Consumer Price Index

The Consumer Price Index (CPI) is a statistical concept and a key macroeconomic indicator that measures the average change over time in the prices paid by urban and rural consumers for a fixed basket of goods and services used for daily consumption. It is essentially a measure of retail inflation and the cost of living, reflecting the purchasing power of the Indian Rupee.

The CPI we use today, the CPI (Combined), was introduced by the Ministry of Statistics and Programme Implementation (MOSPI) in 2011-12 to unify separate indices for different population groups, such as the CPI for Urban Non-Manual Employees (CPI-UNME).

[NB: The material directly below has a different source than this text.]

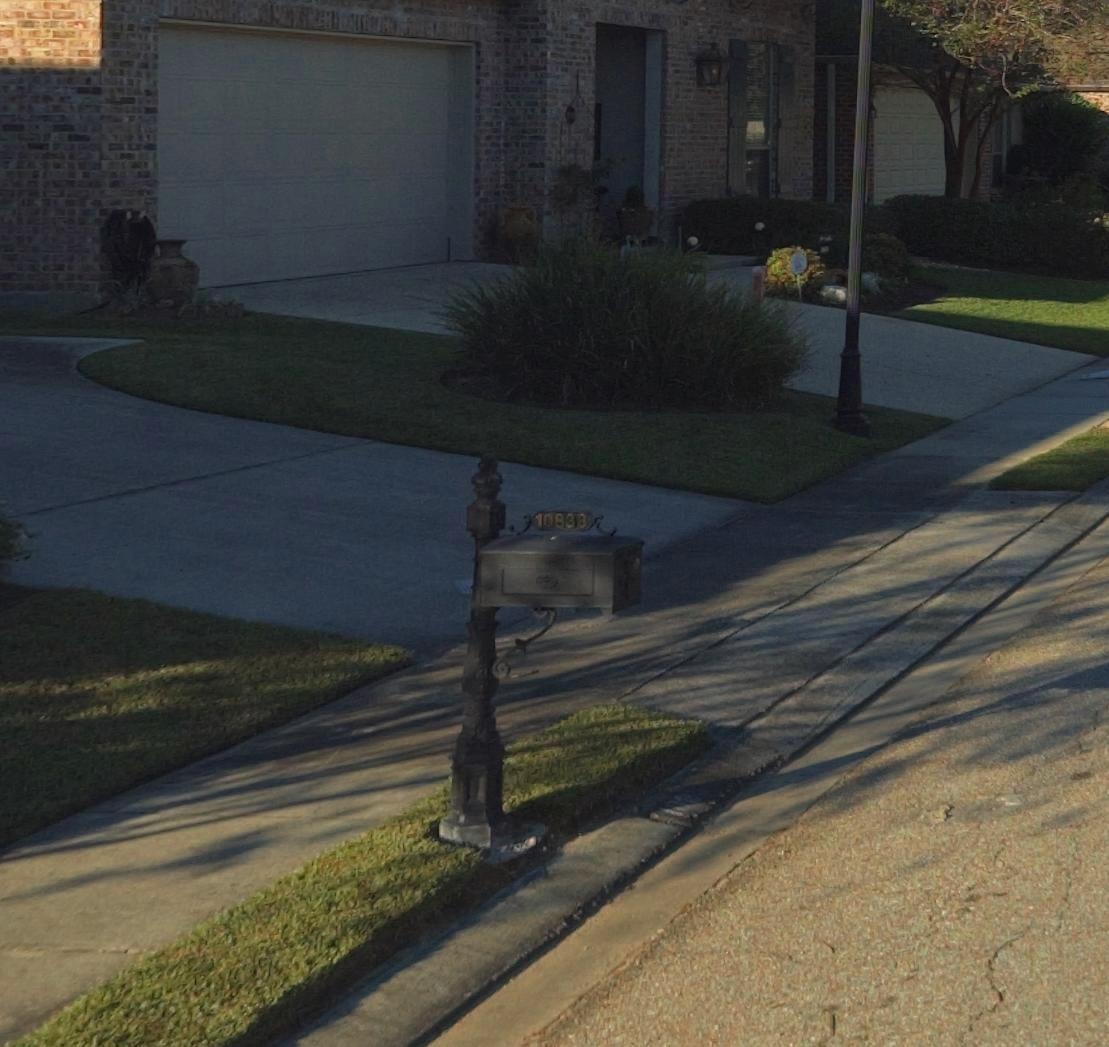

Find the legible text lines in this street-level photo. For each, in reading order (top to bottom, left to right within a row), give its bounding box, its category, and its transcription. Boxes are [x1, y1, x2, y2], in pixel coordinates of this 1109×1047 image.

[532, 511, 589, 530] StreetNumber: 10838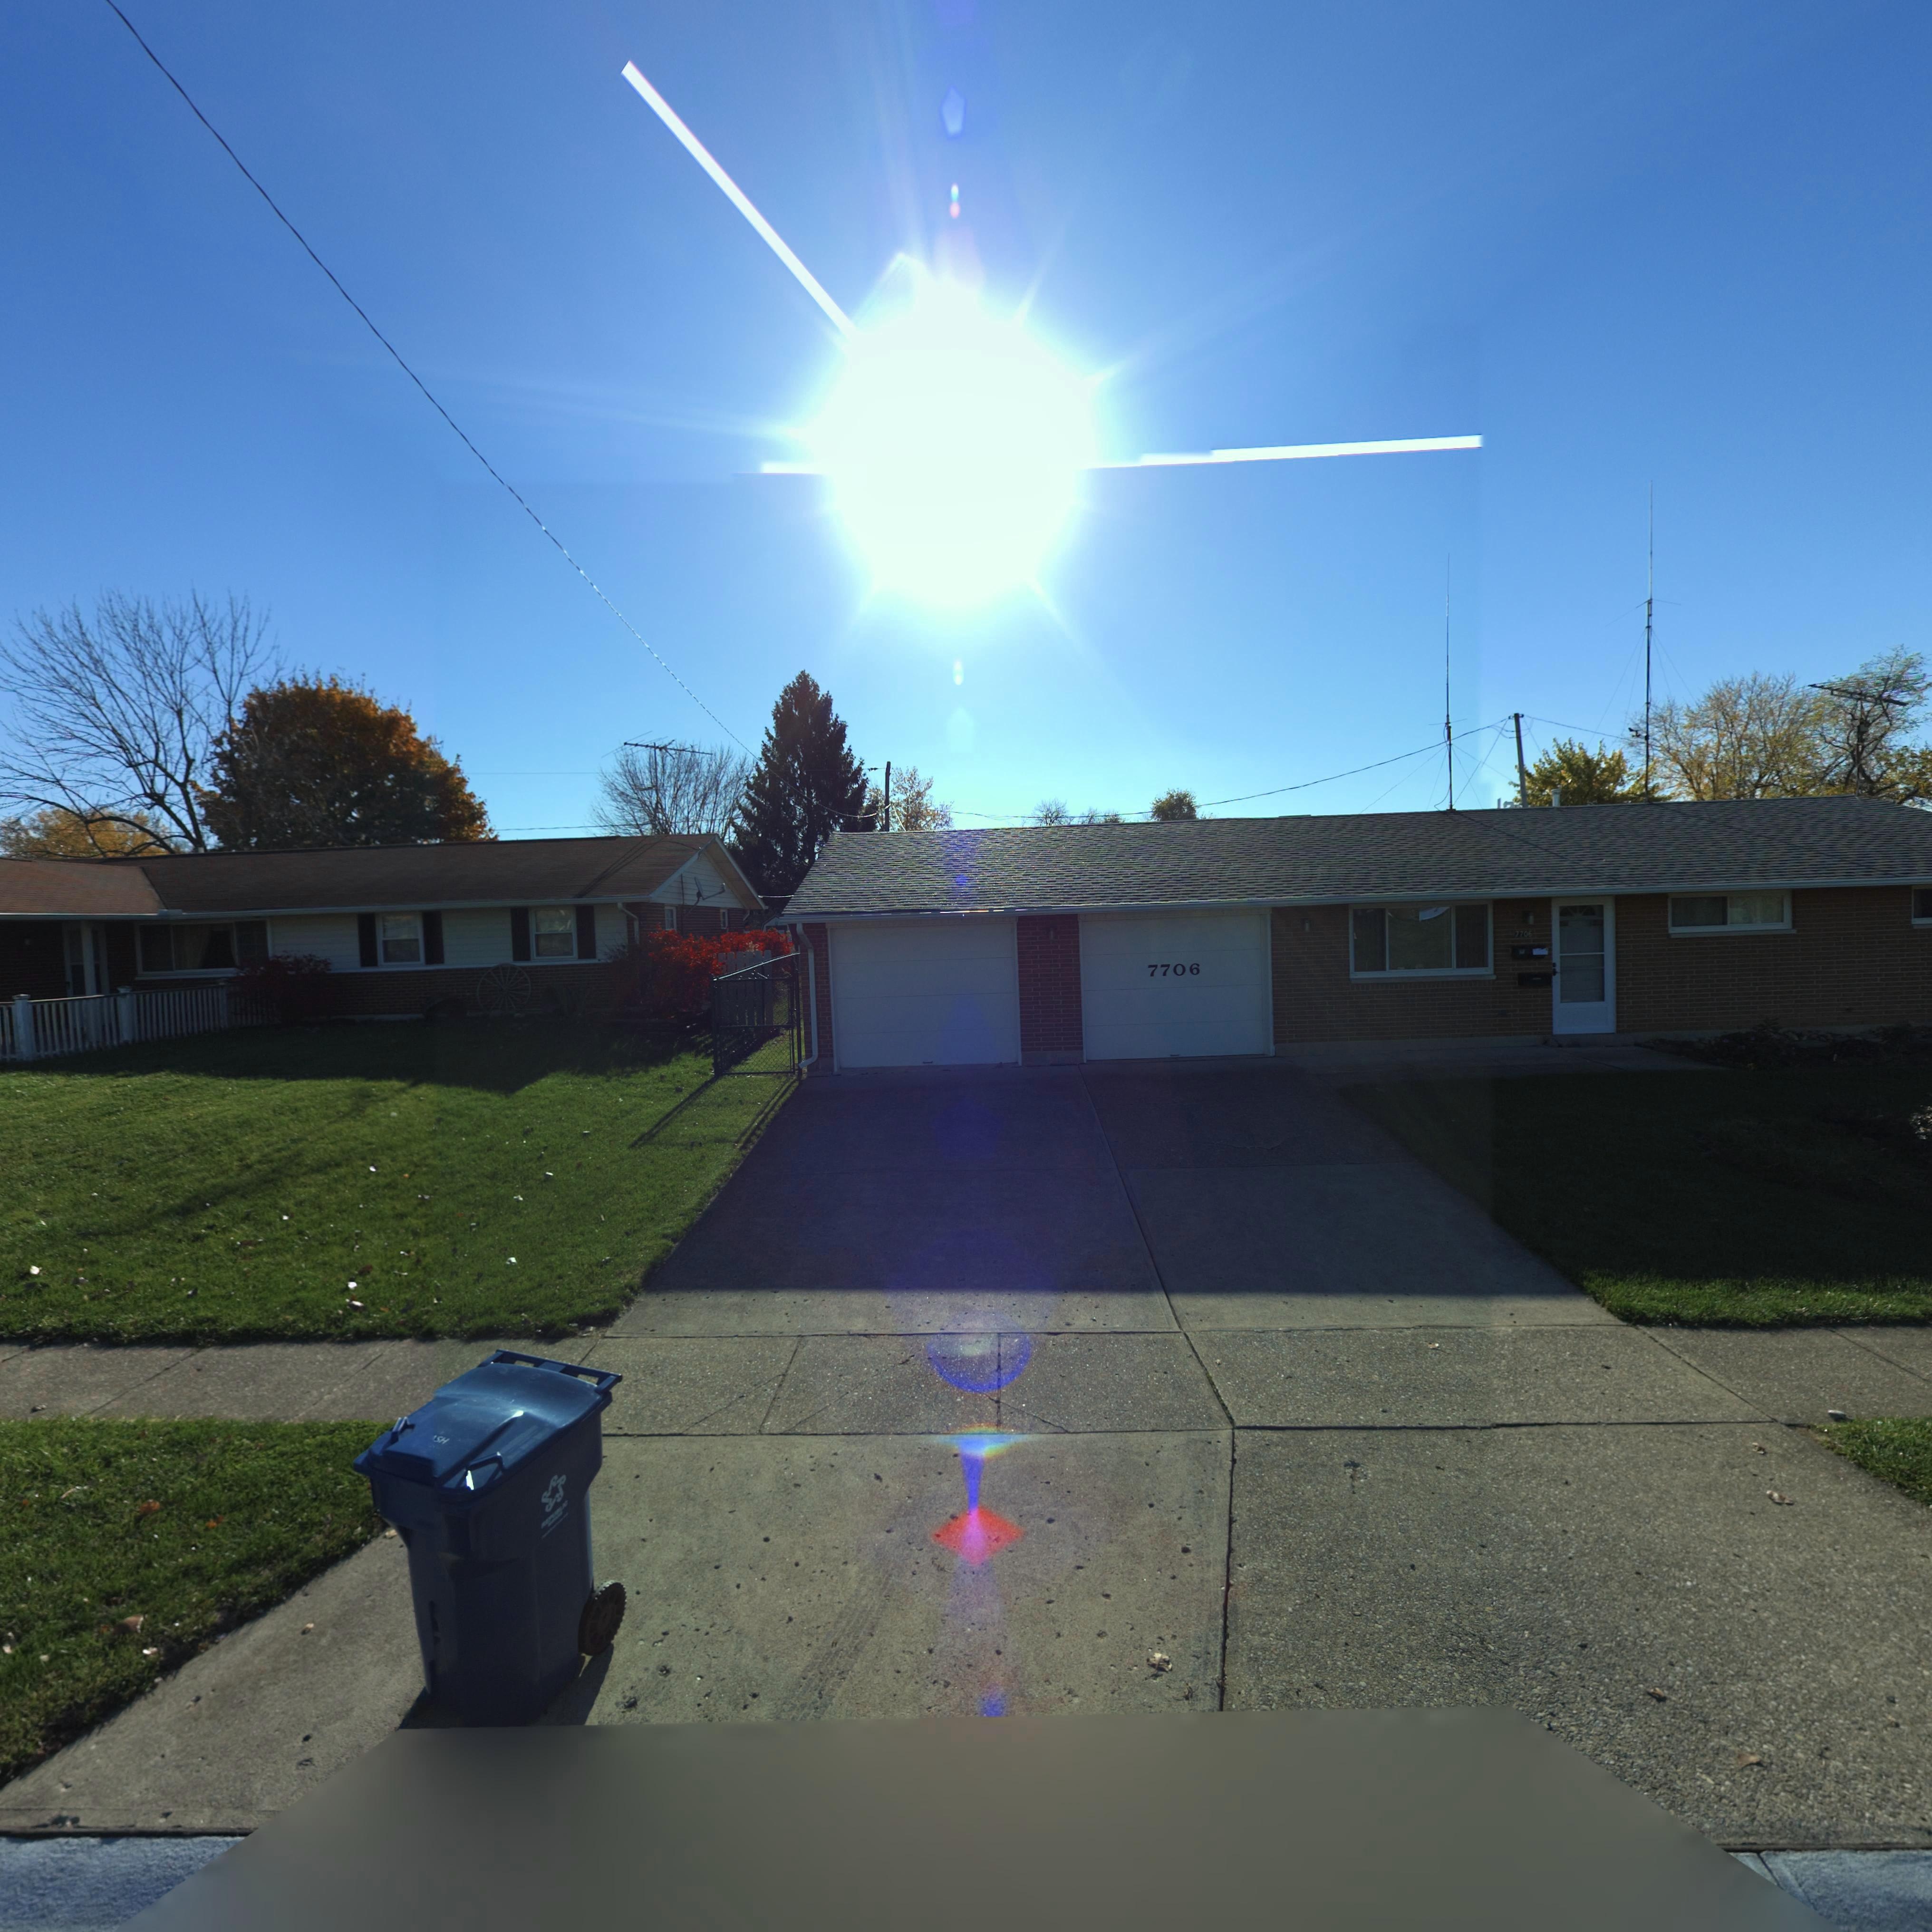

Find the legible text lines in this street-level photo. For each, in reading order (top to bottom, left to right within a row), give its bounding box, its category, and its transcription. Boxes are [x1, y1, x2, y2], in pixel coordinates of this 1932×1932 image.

[1514, 930, 1534, 938] StreetNumber: 7706
[1147, 962, 1202, 978] StreetNumber: 7706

This unified index was created to provide a single, comprehensive measure of inflation for the entire economy, which the earlier, fragmented indices did not reflect. The CPI is calculated by comparing the current price of a basket of roughly 300–450 goods and services to their price in a base year, which is currently 2012. The prices are collected monthly by field officers from the National Statistical Office (NSO) across over 1,100 villages and 1,100 towns.

The CPI is central to India's monetary policy, connecting directly to the Reserve Bank of India (RBI). The RBI officially adopted the CPI (Combined) as the key measure of inflation for all policy purposes in April 2014, replacing the earlier focus on the Wholesale Price Index (WPI). This adoption was based on the recommendations of the Urjit R. Patel Committee Report (2014). The CPI is the anchor for the Flexible Inflation Targeting (FIT) framework, which was formally adopted in May 2016 through an amendment to Section 45ZA of the RBI Act, 1934. Under this framework, the RBI's Monetary Policy Committee (MPC) is mandated to keep CPI inflation at 4% with a tolerance band of ±2% (i.e., 2%–6%).

While the CPI (Combined) is the headline measure, the separate indices like CPI for Industrial Workers (CPI-IW) and CPI for Agricultural Labourers (CPI-AL) are still compiled and published by the Labour Bureau for purposes like Dearness Allowance (DA) revision and wage fixation. A recent change is the ongoing revision of the CPI series, with the base year being shifted from 2012 to 2024, based on the Household Consumption Expenditure Survey 2023-24, to enhance coverage and representativeness.